What is expected:
Read through the records. Copy each line that has the word "street".

Supplied information:
____

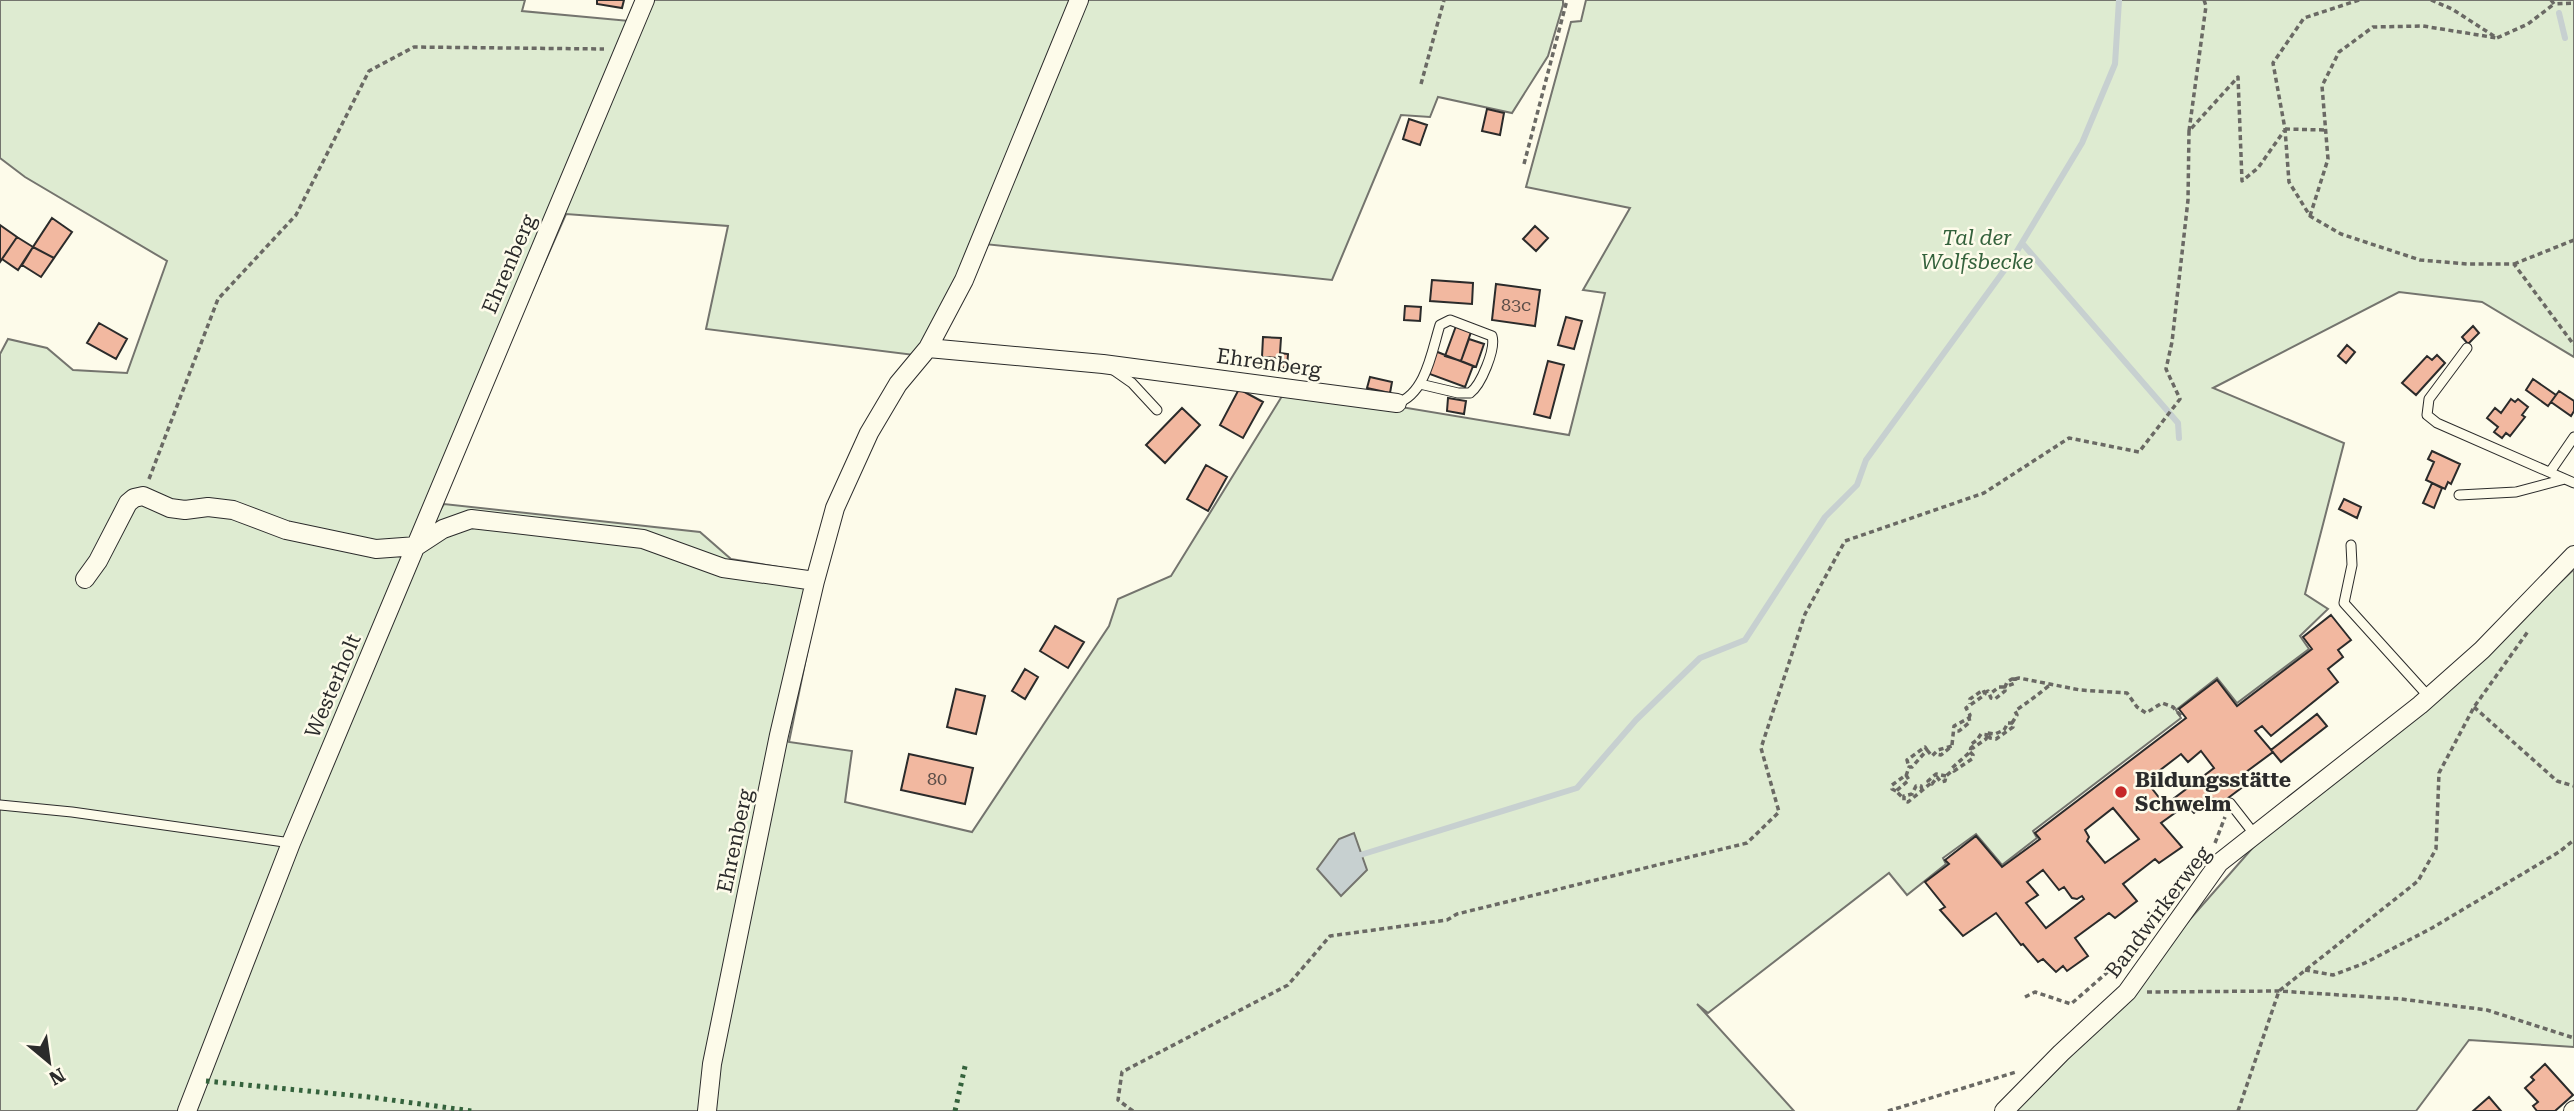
<svg xmlns="http://www.w3.org/2000/svg" width="2574" height="1111" font-family="'Roboto Serif',serif">
  <rect width="100%" height="100%" fill="#fdfbea"/>
  <path fill="#deebd1" stroke="#74746e" stroke-width="2" d="M0,0h525l-3,11 118,11 10,-22h428l-133,309 -31,46 -208,-26 22,-103 -162,-12 -142,322 20,-32 256,28 31,27 83,14 1,41 -26,128 63,9 -7,51 127,30 137,-206 9,-27 53,-23 116,-188 282,47 36,-142 -22,-3 47,-82 -104,-21 45,-165 10,-1 5,-21h988v357l-92,-55 -83,-10 -186,96 131,55 -39,151 23,15 -28,27 9,13 -72,54 -20,-25 -41,32 5,8 -148,113 4,7 -35,27 -26,-31 -33,24 3,6 -39,31 -18,-22 -181,140 -11,-9 97,107h-1794v-757l8,-15 39,9 26,22 54,3 40,-112 -142,-84 -25,-19z
    M1083,0h480v5l-15,51 -36,57 -74,-16 -8,20 -29,-2 -69,165 -348,-36z
    M2574,569v478l-105,-7 -53,71h-400l53,-54 194,-221 261,-219z"/>
  <path fill="#c7d0d0" stroke="#74746e" stroke-width="2" d="M1354,833l13,37 -26,26 -24,-27 22,-30z"/>
  <g fill="none" stroke-linecap="round" stroke-linejoin="round">
    <path stroke="#c7d0d0" stroke-width="6" d="M2559,13l6,25
      M2022,243l156,180 1,15
      M1357,856l220,-68 59,-68 64,-62 45,-18 80,-123 32,-32 9,-25 145,-199 71,-118 33,-79 4,-64"/>
  </g>
  <path fill="#f2b8a0" stroke="#2b2b2b" stroke-width="2" fill-rule="evenodd" d="M597,0h27l-2,8 -25,-4z
    M1487,109l17,4 -4,22 -18,-4z
    M1409,119l18,6 -7,20 -17,-6z
    M52,218l20,14 -18,26 -21,-11z
    M0,225l17,12 -17,25z
    M1535,226l13,12 -12,13 -13,-12z
    M17,237l16,10 -15,23 -16,-11z
    M33,247l21,11 -13,19 -19,-12z
    M1432,280l41,3 -1,21 -42,-3z
    M1496,284l44,6 -5,36 -43,-6z
    M1405,306l16,1 -1,14 -16,-1z
    M1566,317l16,4 -8,28 -16,-4z
    M99,323l28,16 -11,20 -29,-16z
    M1456,326l15,6 -10,29 -16,-5z
    M2473,326l6,7 -11,11 -6,-7z
    M1263,337l18,1 -1,15 8,1 -1,14 -8,-1v-9l-17,-1z
    M1469,339l15,5 -8,23 -15,-6z
    M2347,345l8,7 -9,11 -8,-7z
    M1435,351l38,15 -8,21 -38,-14z
    M2437,355l8,8 -29,32 -14,-12 25,-27 5,4z
    M1548,361l16,4 -14,53 -16,-4z
    M1370,377l22,5 -2,11 -23,-5z
    M2533,379l23,16 -8,11 -22,-16z
    M1239,389l24,13 -20,36 -23,-13z
    M2559,391l15,10v10l-3,5 -20,-14z
    M1448,398l18,3 -2,13 -17,-3z
    M2511,399l4,3 3,-3 10,8 -6,8 3,2 -15,19 -4,-3 -4,5 -8,-6 4,-5 -11,-9 8,-10 6,5z
    M1182,408l18,17 -35,38 -19,-18z
    M2432,451l28,13 -9,20 -3,-2 -3,7 -19,-9 8,-18 -6,-3z
    M1206,465l21,12 -19,34 -21,-12z
    M2432,483l10,5 -8,20 -11,-5z
    M2344,499l17,8 -4,11 -18,-9z
    M2331,615l20,25 -13,10 5,7 -15,12 10,13 -67,54 -9,-10 -7,5 18,21 -35,26 6,8 -20,15 -13,-3 -17,15 -8,-8 -25,18 21,24 -23,16 -4,-4 -32,25 14,17 -22,17 -6,-5 -34,25 13,18 -21,15 -4,-5 -7,6 -13,-13 -5,3 -15,-18 -2,1 -25,-32 -33,23 -23,-26 5,-3 -20,-25 24,-18 -4,-4 31,-24 26,31 38,-28 -5,-6 151,-115 -7,-9 38,-29 20,26 75,-57 -9,-12zM2201,751l13,17 -49,37 -19,-24 35,-27 7,8zM2113,808l26,31 -34,24 -18,-22 2,-4 -4,-7zM2043,870l16,20 5,-3 8,11 5,1 5,-3 2,3 -38,29 -20,-25 12,-8 -11,-13z
    M1055,626l29,16 -16,26 -28,-17z
    M1025,669l13,8 -13,22 -13,-8z
    M956,689l29,7 -9,38 -29,-7z
    M2317,714l10,12 -46,36 -10,-12z
    M909,754l64,14 -8,36 -64,-14z
    M2545,1064l28,31 -18,16h-18l-4,-5 5,-4 -13,-14 9,-8 -3,-3z
    M2489,1097l12,14h-28z"/>
  <g fill="none" stroke-linecap="round" stroke-linejoin="round">
    <g stroke="#2b2b2b" stroke-width="11">
      <path id="lane" d="M2467,348l-38,51 -2,16 10,8 137,60
        M1112,369l20,14 25,27
        M1397,403c29,-9 35,-53 43,-78l10,-5 42,16c4,13 -11,49 -22,57h-12l-38,-9
        M2550,472l24,-35
        M2459,495l57,-3 49,-13
        M2351,545l1,20 -8,38 85,94
        M2230,803l25,32
        M0,805l72,7 219,31"/>
    </g>
    <g stroke="#2b2b2b" stroke-width="20">
      <path id="street" d="M928,348l175,16 294,39
        M85,579l13,-18 30,-58 6,-5 9,-2 27,12 15,2 23,-3 25,3 53,20 90,19 41,-3 26,-17 28,-10 172,20 80,29 92,13
        M187,1111l104,-268 354,-843
        M707,1111l5,-47 67,-329 36,-154 20,-73 34,-75 29,-49 30,-36 36,-68 115,-280
        M2004,1111l57,-58 66,-61 92,-129 201,-158 62,-55 92,-95
        M2573,1111l1,-1"/>
    </g>
    <path stroke="#6a6964" stroke-width="3.5" stroke-dasharray="5 3.5" stroke-linecap="butt" d="M2204,0l2,6 -17,125 49,-54 4,104 16,-13 26,-37
      M2359,0l-55,18 -31,45 12,66 4,53 21,34 31,18 79,26 47,4h47l60,81
      M2431,0l21,9 45,29 31,-14 26,-20
      M2551,0l3,4 20,-1
      M1421,84l23,-84
      M2285,129l40,1
      M1524,164l43,-164
      M2310,216l18,-57 -6,-73 17,-34 34,-25 50,-1 74,12
      M2514,264l60,-24
      M149,479l69,-180 78,-84 73,-144 45,-24 190,2
      M2012,679h3v4l-10,4 2,-5z
      M2015,679l4,-1 61,12 47,3 10,14 9,6 16,-10 11,4 9,10
      M1984,693l4,-2 3,7 4,1 10,-8v-4h-6l-9,7
      M2474,707l83,74 17,5
      M1969,718l1,-3 -4,-7 17,-12 2,-2 -2,-4 -13,9v5
      M2008,723h5v4l-17,12 -6,-1 -3,-5 8,1 9,-4z
      M2012,723l5,-8 -2,-4c13,-9 24,-17 36,-27
      M1987,736l-1,3 -13,9 -3,-3 7,-5 4,-6 7,1
      M1952,745l2,-19 15,-8 1,4 -11,9h-5
      M1927,750l5,6 6,-6 14,-4 -11,9 -5,-1
      M1970,752l3,3 -1,4 -18,12 -2,-3 18,-16 1,-5
      M1906,776l3,-9h3l15,-17 -2,-3 -18,13 2,7
      M1946,776l-10,-2 -8,7 4,3 5,-7 4,5 4,-1 1,-5 7,-6
      M1922,790l-1,-4h-5l-4,8 -8,2v5l4,1 23,-19
      M1896,791l-4,-2v-4l14,-10 3,5 -13,11 7,7
      M2215,843l10,-26
      M2305,970l28,5 32,-12 67,-35 127,-76 15,-12
      M2147,992l132,-1 122,8 86,11 87,28
      M2025,997l10,-5 36,12 47,-41 11,-3
      M1133,1111l-15,-11 4,-28 166,-87 42,-49 117,-16 10,-6 290,-71 32,-31 -18,-64 44,-134 40,-73 139,-48 85,-55 70,14 41,-53 -14,-30 6,-27 16,-142 1,-69
      M1888,1111l128,-39
      M2238,1111l41,-120 139,-110 18,-32 3,-76 35,-66 55,-77"/>
    <use href="#lane" stroke="#fdfbea" stroke-width="9"/>
    <use href="#street" stroke="#fdfbea" stroke-width="18"/>
    <path stroke="#34623c" stroke-width="5" stroke-dasharray="3.5 5" stroke-linecap="butt" d="M206,1081l163,16 103,14
      M955,1111l11,-49"/>
  </g>
  <circle fill="#c62828" stroke="#fdfbea" stroke-width="2.5" cx="2121" cy="792" r="7"/>
  <g text-anchor="middle" stroke-width="5" stroke-linejoin="round" paint-order="stroke">
    <g font-size="18" fill="#5d4e48">
      <text x="1516" y="311">83c</text>
      <text x="937" y="785">80</text>
    </g>
    <g font-size="21" font-style="italic" fill="#34623c" stroke="#fdfbea">
      <text x="1977" y="245">Tal der<tspan x="1977" dy="24">Wolfsbecke</tspan></text>
    </g>
    <g font-size="21" fill="#2b2b2b" stroke="#fdfbea">
      <text transform="translate(509 264) rotate(-67)" y="7">Ehrenberg</text>
      <text transform="translate(1269 363) rotate(8)" y="7">Ehrenberg</text>
      <text transform="translate(333 686) rotate(-67)" y="7">Westerholt</text>
      <text transform="translate(735 841) rotate(-78)" y="7">Ehrenberg</text>
      <text transform="translate(2158 912) rotate(-53)" y="7">Bandwirkerweg</text>
    </g>
    <g font-size="21" font-weight="bold" fill="#2b2b2b" stroke="#fdfbea" text-anchor="start">
      <text x="2135" y="787">Bildungsstätte<tspan x="2135" dy="24">Schwelm</tspan></text>
    </g>
  </g>
  <g transform="translate(49 1062) rotate(151)" stroke="#fdfbea" stroke-width="5" paint-order="stroke">
  <path d="M0-5L12 26L0 18L-12 26Z" fill="#2b2b2b"/>
  <text y="-10" font-size="19" font-weight="bold" text-anchor="middle" fill="#2b2b2b">N</text>
  </g>
</svg>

____

Expected output:
      <path id="street" d="M928,348l175,16 294,39
    <use href="#street" stroke="#fdfbea" stroke-width="18"/>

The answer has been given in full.